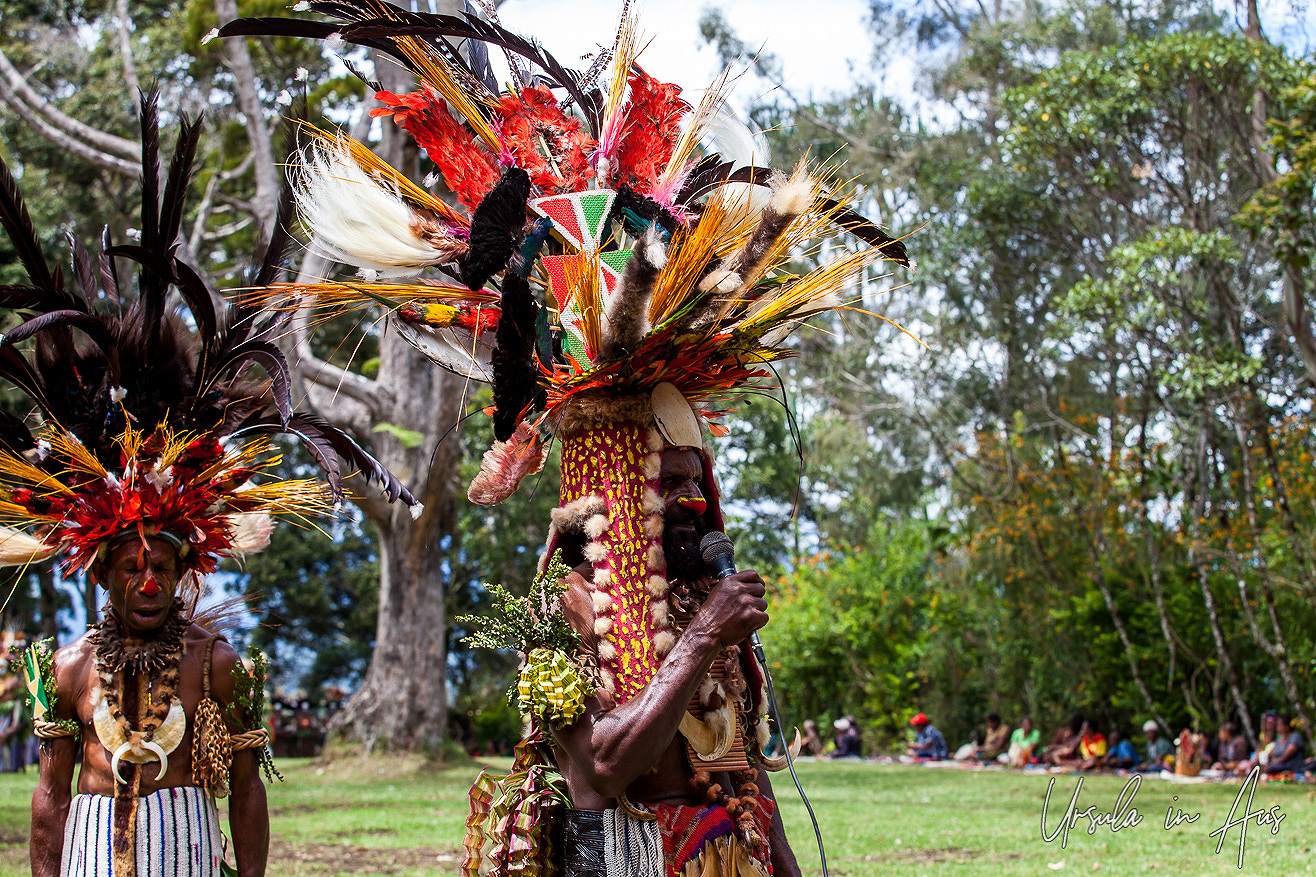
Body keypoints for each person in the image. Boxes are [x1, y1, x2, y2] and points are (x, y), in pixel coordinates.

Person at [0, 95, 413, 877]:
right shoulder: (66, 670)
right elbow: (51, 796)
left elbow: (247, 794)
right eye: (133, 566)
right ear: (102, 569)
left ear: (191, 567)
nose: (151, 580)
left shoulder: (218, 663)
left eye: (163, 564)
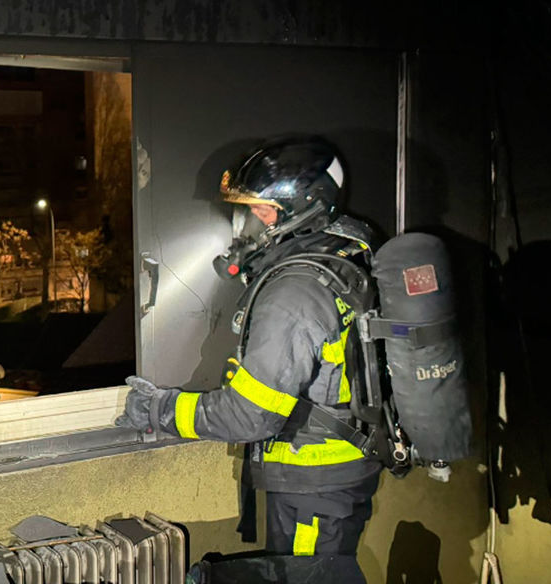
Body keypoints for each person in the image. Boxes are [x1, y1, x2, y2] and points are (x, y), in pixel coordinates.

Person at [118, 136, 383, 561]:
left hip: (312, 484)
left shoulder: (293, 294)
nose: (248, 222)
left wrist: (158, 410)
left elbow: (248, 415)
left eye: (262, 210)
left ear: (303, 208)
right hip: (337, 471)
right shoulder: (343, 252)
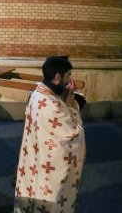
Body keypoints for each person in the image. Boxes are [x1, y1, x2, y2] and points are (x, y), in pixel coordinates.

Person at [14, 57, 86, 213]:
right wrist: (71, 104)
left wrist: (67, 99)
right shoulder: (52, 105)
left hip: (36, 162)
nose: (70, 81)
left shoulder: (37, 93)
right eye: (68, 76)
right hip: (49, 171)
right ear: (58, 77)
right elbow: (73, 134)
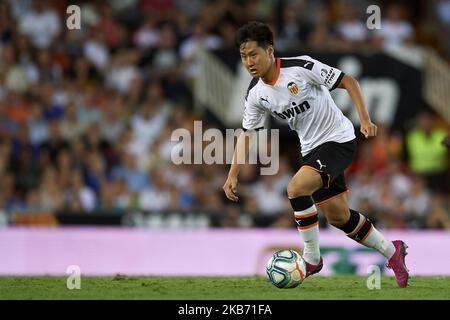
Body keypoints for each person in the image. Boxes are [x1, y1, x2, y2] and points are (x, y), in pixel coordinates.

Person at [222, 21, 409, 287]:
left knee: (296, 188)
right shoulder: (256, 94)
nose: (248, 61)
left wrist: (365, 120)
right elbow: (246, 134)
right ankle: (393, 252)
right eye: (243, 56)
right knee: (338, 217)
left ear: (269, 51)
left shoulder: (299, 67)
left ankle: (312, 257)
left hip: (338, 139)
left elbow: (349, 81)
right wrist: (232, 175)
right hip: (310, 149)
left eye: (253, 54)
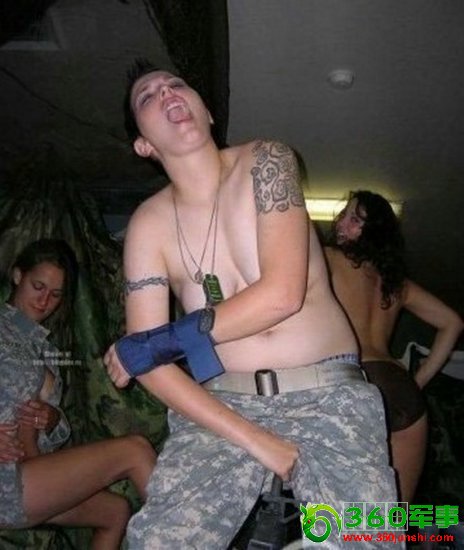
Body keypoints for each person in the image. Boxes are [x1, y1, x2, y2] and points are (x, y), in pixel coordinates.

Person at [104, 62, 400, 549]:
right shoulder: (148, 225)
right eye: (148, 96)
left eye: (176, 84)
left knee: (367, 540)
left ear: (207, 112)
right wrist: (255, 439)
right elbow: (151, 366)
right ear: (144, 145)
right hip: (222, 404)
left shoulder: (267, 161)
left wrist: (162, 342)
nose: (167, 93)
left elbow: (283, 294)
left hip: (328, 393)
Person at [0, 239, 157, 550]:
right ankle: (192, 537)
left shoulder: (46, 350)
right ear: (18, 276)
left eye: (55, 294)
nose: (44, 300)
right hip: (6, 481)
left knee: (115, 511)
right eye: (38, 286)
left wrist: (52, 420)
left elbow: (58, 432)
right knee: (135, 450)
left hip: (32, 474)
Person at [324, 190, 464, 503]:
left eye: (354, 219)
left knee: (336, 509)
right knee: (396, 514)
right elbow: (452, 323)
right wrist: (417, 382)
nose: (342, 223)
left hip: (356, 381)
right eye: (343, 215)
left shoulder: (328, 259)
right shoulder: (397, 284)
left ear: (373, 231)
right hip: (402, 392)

####

_Aim of the task:_ Both the line above containing "left wrist: (67, 99)" and the line containing "right eye: (243, 56)" belong in the copy, along with every line between them; print these exactly and omit the pictures.

_Answer area:_
left wrist: (67, 99)
right shoulder: (52, 105)
left hip: (36, 162)
nose: (70, 81)
left shoulder: (37, 93)
right eye: (68, 76)
right hip: (49, 171)
right ear: (58, 77)
right elbow: (73, 134)
Body keypoints for each person in the image. Boxes are [x1, y1, x2, y2] and points are (x, y), in pixel coordinates.

Person at [222, 21, 409, 287]:
left knee: (296, 188)
right shoulder: (256, 94)
nose: (248, 61)
left wrist: (365, 120)
right elbow: (246, 134)
right ankle: (393, 252)
right eye: (243, 56)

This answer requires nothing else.